*Provided data*.

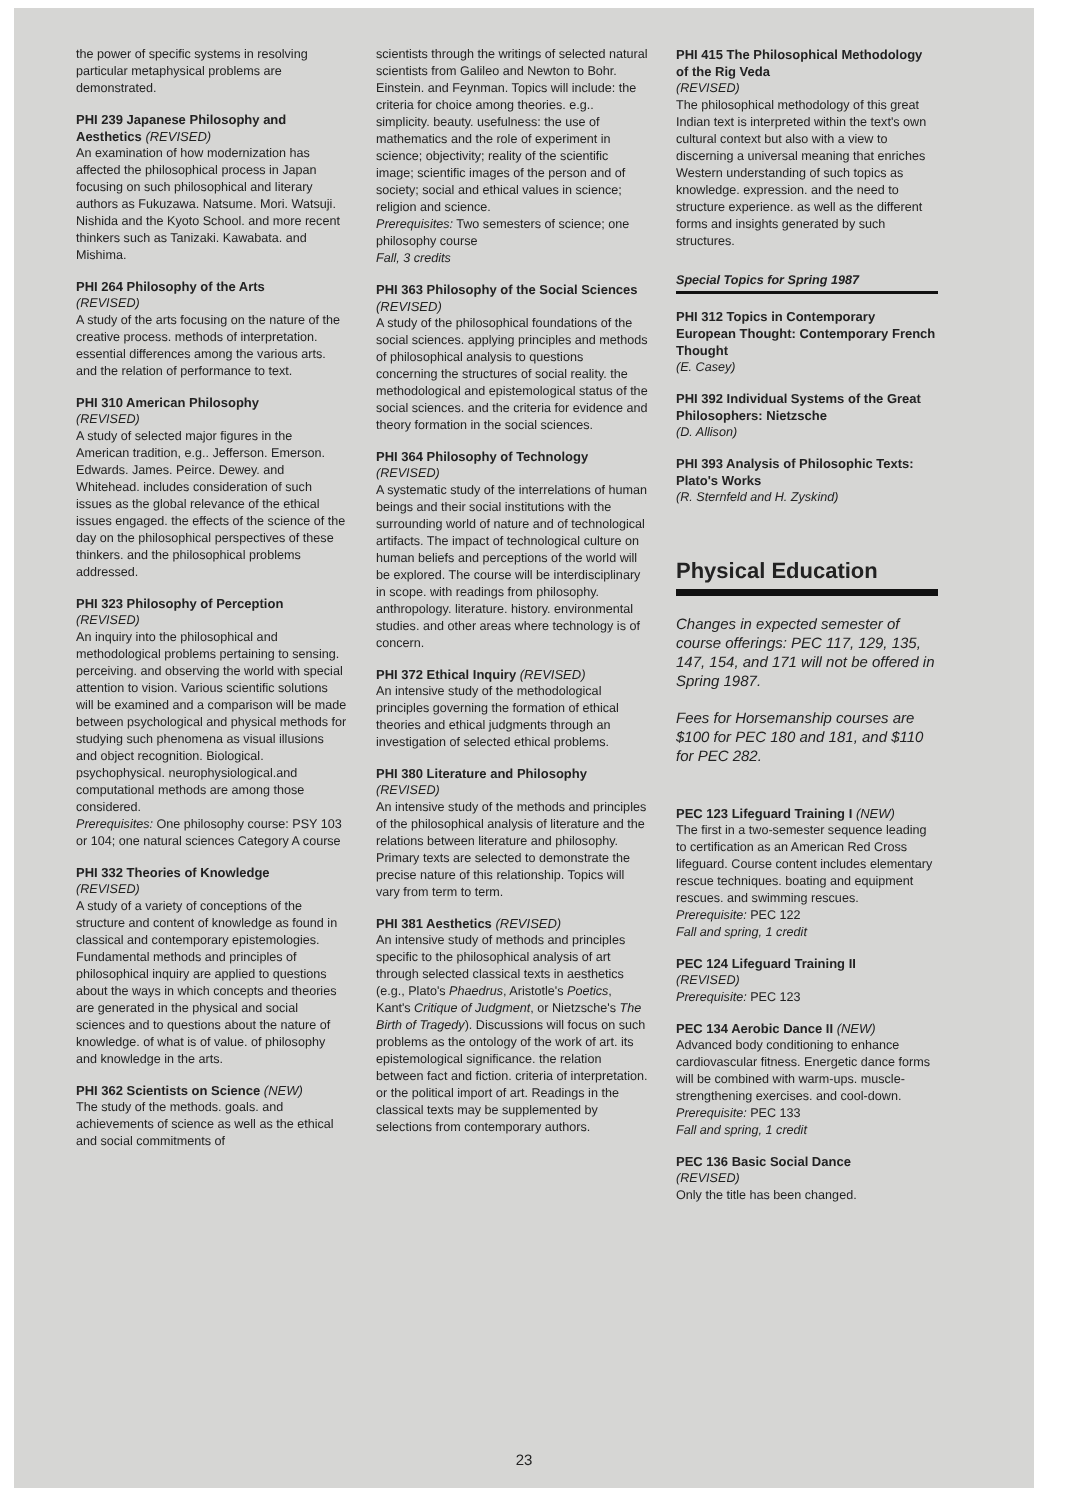the power of specific systems in resolving particular metaphysical problems are demonstrated.
PHI 239 Japanese Philosophy and Aesthetics (REVISED)
An examination of how modernization has affected the philosophical process in Japan focusing on such philosophical and literary authors as Fukuzawa. Natsume. Mori. Watsuji. Nishida and the Kyoto School. and more recent thinkers such as Tanizaki. Kawabata. and Mishima.
PHI 264 Philosophy of the Arts
(REVISED)
A study of the arts focusing on the nature of the creative process. methods of interpretation. essential differences among the various arts. and the relation of performance to text.
PHI 310 American Philosophy
(REVISED)
A study of selected major figures in the American tradition, e.g.. Jefferson. Emerson. Edwards. James. Peirce. Dewey. and Whitehead. includes consideration of such issues as the global relevance of the ethical issues engaged. the effects of the science of the day on the philosophical perspectives of these thinkers. and the philosophical problems addressed.
PHI 323 Philosophy of Perception
(REVISED)
An inquiry into the philosophical and methodological problems pertaining to sensing. perceiving. and observing the world with special attention to vision. Various scientific solutions will be examined and a comparison will be made between psychological and physical methods for studying such phenomena as visual illusions and object recognition. Biological. psychophysical. neurophysiological.and computational methods are among those considered.
Prerequisites: One philosophy course: PSY 103 or 104; one natural sciences Category A course
PHI 332 Theories of Knowledge
(REVISED)
A study of a variety of conceptions of the structure and content of knowledge as found in classical and contemporary epistemologies. Fundamental methods and principles of philosophical inquiry are applied to questions about the ways in which concepts and theories are generated in the physical and social sciences and to questions about the nature of knowledge. of what is of value. of philosophy and knowledge in the arts.
PHI 362 Scientists on Science (NEW)
The study of the methods. goals. and achievements of science as well as the ethical and social commitments of
scientists through the writings of selected natural scientists from Galileo and Newton to Bohr. Einstein. and Feynman. Topics will include: the criteria for choice among theories. e.g.. simplicity. beauty. usefulness: the use of mathematics and the role of experiment in science; objectivity; reality of the scientific image; scientific images of the person and of society; social and ethical values in science; religion and science.
Prerequisites: Two semesters of science; one philosophy course
Fall, 3 credits
PHI 363 Philosophy of the Social Sciences (REVISED)
A study of the philosophical foundations of the social sciences. applying principles and methods of philosophical analysis to questions concerning the structures of social reality. the methodological and epistemological status of the social sciences. and the criteria for evidence and theory formation in the social sciences.
PHI 364 Philosophy of Technology
(REVISED)
A systematic study of the interrelations of human beings and their social institutions with the surrounding world of nature and of technological artifacts. The impact of technological culture on human beliefs and perceptions of the world will be explored. The course will be interdisciplinary in scope. with readings from philosophy. anthropology. literature. history. environmental studies. and other areas where technology is of concern.
PHI 372 Ethical Inquiry (REVISED)
An intensive study of the methodological principles governing the formation of ethical theories and ethical judgments through an investigation of selected ethical problems.
PHI 380 Literature and Philosophy
(REVISED)
An intensive study of the methods and principles of the philosophical analysis of literature and the relations between literature and philosophy. Primary texts are selected to demonstrate the precise nature of this relationship. Topics will vary from term to term.
PHI 381 Aesthetics (REVISED)
An intensive study of methods and principles specific to the philosophical analysis of art through selected classical texts in aesthetics (e.g., Plato's Phaedrus, Aristotle's Poetics, Kant's Critique of Judgment, or Nietzsche's The Birth of Tragedy). Discussions will focus on such problems as the ontology of the work of art. its epistemological significance. the relation between fact and fiction. criteria of interpretation. or the political import of art. Readings in the classical texts may be supplemented by selections from contemporary authors.
PHI 415 The Philosophical Methodology of the Rig Veda
(REVISED)
The philosophical methodology of this great Indian text is interpreted within the text's own cultural context but also with a view to discerning a universal meaning that enriches Western understanding of such topics as knowledge. expression. and the need to structure experience. as well as the different forms and insights generated by such structures.
Special Topics for Spring 1987
PHI 312 Topics in Contemporary European Thought: Contemporary French Thought
(E. Casey)
PHI 392 Individual Systems of the Great Philosophers: Nietzsche
(D. Allison)
PHI 393 Analysis of Philosophic Texts: Plato's Works
(R. Sternfeld and H. Zyskind)
Physical Education
Changes in expected semester of course offerings: PEC 117, 129, 135, 147, 154, and 171 will not be offered in Spring 1987.
Fees for Horsemanship courses are $100 for PEC 180 and 181, and $110 for PEC 282.
PEC 123 Lifeguard Training I (NEW)
The first in a two-semester sequence leading to certification as an American Red Cross lifeguard. Course content includes elementary rescue techniques. boating and equipment rescues. and swimming rescues.
Prerequisite: PEC 122
Fall and spring, 1 credit
PEC 124 Lifeguard Training II
(REVISED)
Prerequisite: PEC 123
PEC 134 Aerobic Dance II (NEW)
Advanced body conditioning to enhance cardiovascular fitness. Energetic dance forms will be combined with warm-ups. muscle-strengthening exercises. and cool-down.
Prerequisite: PEC 133
Fall and spring, 1 credit
PEC 136 Basic Social Dance
(REVISED)
Only the title has been changed.
23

*Problem to work on*. This task asks for the data above repeated exactly, without a single picture.

*Problem solution*.
the power of specific systems in resolving particular metaphysical problems are demonstrated.
PHI 239 Japanese Philosophy and Aesthetics (REVISED)
An examination of how modernization has affected the philosophical process in Japan focusing on such philosophical and literary authors as Fukuzawa. Natsume. Mori. Watsuji. Nishida and the Kyoto School. and more recent thinkers such as Tanizaki. Kawabata. and Mishima.
PHI 264 Philosophy of the Arts
(REVISED)
A study of the arts focusing on the nature of the creative process. methods of interpretation. essential differences among the various arts. and the relation of performance to text.
PHI 310 American Philosophy
(REVISED)
A study of selected major figures in the American tradition, e.g.. Jefferson. Emerson. Edwards. James. Peirce. Dewey. and Whitehead. includes consideration of such issues as the global relevance of the ethical issues engaged. the effects of the science of the day on the philosophical perspectives of these thinkers. and the philosophical problems addressed.
PHI 323 Philosophy of Perception
(REVISED)
An inquiry into the philosophical and methodological problems pertaining to sensing. perceiving. and observing the world with special attention to vision. Various scientific solutions will be examined and a comparison will be made between psychological and physical methods for studying such phenomena as visual illusions and object recognition. Biological. psychophysical. neurophysiological.and computational methods are among those considered.
Prerequisites: One philosophy course: PSY 103 or 104; one natural sciences Category A course
PHI 332 Theories of Knowledge
(REVISED)
A study of a variety of conceptions of the structure and content of knowledge as found in classical and contemporary epistemologies. Fundamental methods and principles of philosophical inquiry are applied to questions about the ways in which concepts and theories are generated in the physical and social sciences and to questions about the nature of knowledge. of what is of value. of philosophy and knowledge in the arts.
PHI 362 Scientists on Science (NEW)
The study of the methods. goals. and achievements of science as well as the ethical and social commitments of
scientists through the writings of selected natural scientists from Galileo and Newton to Bohr. Einstein. and Feynman. Topics will include: the criteria for choice among theories. e.g.. simplicity. beauty. usefulness: the use of mathematics and the role of experiment in science; objectivity; reality of the scientific image; scientific images of the person and of society; social and ethical values in science; religion and science.
Prerequisites: Two semesters of science; one philosophy course
Fall, 3 credits
PHI 363 Philosophy of the Social Sciences (REVISED)
A study of the philosophical foundations of the social sciences. applying principles and methods of philosophical analysis to questions concerning the structures of social reality. the methodological and epistemological status of the social sciences. and the criteria for evidence and theory formation in the social sciences.
PHI 364 Philosophy of Technology
(REVISED)
A systematic study of the interrelations of human beings and their social institutions with the surrounding world of nature and of technological artifacts. The impact of technological culture on human beliefs and perceptions of the world will be explored. The course will be interdisciplinary in scope. with readings from philosophy. anthropology. literature. history. environmental studies. and other areas where technology is of concern.
PHI 372 Ethical Inquiry (REVISED)
An intensive study of the methodological principles governing the formation of ethical theories and ethical judgments through an investigation of selected ethical problems.
PHI 380 Literature and Philosophy
(REVISED)
An intensive study of the methods and principles of the philosophical analysis of literature and the relations between literature and philosophy. Primary texts are selected to demonstrate the precise nature of this relationship. Topics will vary from term to term.
PHI 381 Aesthetics (REVISED)
An intensive study of methods and principles specific to the philosophical analysis of art through selected classical texts in aesthetics (e.g., Plato's Phaedrus, Aristotle's Poetics, Kant's Critique of Judgment, or Nietzsche's The Birth of Tragedy). Discussions will focus on such problems as the ontology of the work of art. its epistemological significance. the relation between fact and fiction. criteria of interpretation. or the political import of art. Readings in the classical texts may be supplemented by selections from contemporary authors.
PHI 415 The Philosophical Methodology of the Rig Veda
(REVISED)
The philosophical methodology of this great Indian text is interpreted within the text's own cultural context but also with a view to discerning a universal meaning that enriches Western understanding of such topics as knowledge. expression. and the need to structure experience. as well as the different forms and insights generated by such structures.
Special Topics for Spring 1987
PHI 312 Topics in Contemporary European Thought: Contemporary French Thought
(E. Casey)
PHI 392 Individual Systems of the Great Philosophers: Nietzsche
(D. Allison)
PHI 393 Analysis of Philosophic Texts: Plato's Works
(R. Sternfeld and H. Zyskind)
Physical Education
Changes in expected semester of course offerings: PEC 117, 129, 135, 147, 154, and 171 will not be offered in Spring 1987.
Fees for Horsemanship courses are $100 for PEC 180 and 181, and $110 for PEC 282.
PEC 123 Lifeguard Training I (NEW)
The first in a two-semester sequence leading to certification as an American Red Cross lifeguard. Course content includes elementary rescue techniques. boating and equipment rescues. and swimming rescues.
Prerequisite: PEC 122
Fall and spring, 1 credit
PEC 124 Lifeguard Training II
(REVISED)
Prerequisite: PEC 123
PEC 134 Aerobic Dance II (NEW)
Advanced body conditioning to enhance cardiovascular fitness. Energetic dance forms will be combined with warm-ups. muscle-strengthening exercises. and cool-down.
Prerequisite: PEC 133
Fall and spring, 1 credit
PEC 136 Basic Social Dance
(REVISED)
Only the title has been changed.
23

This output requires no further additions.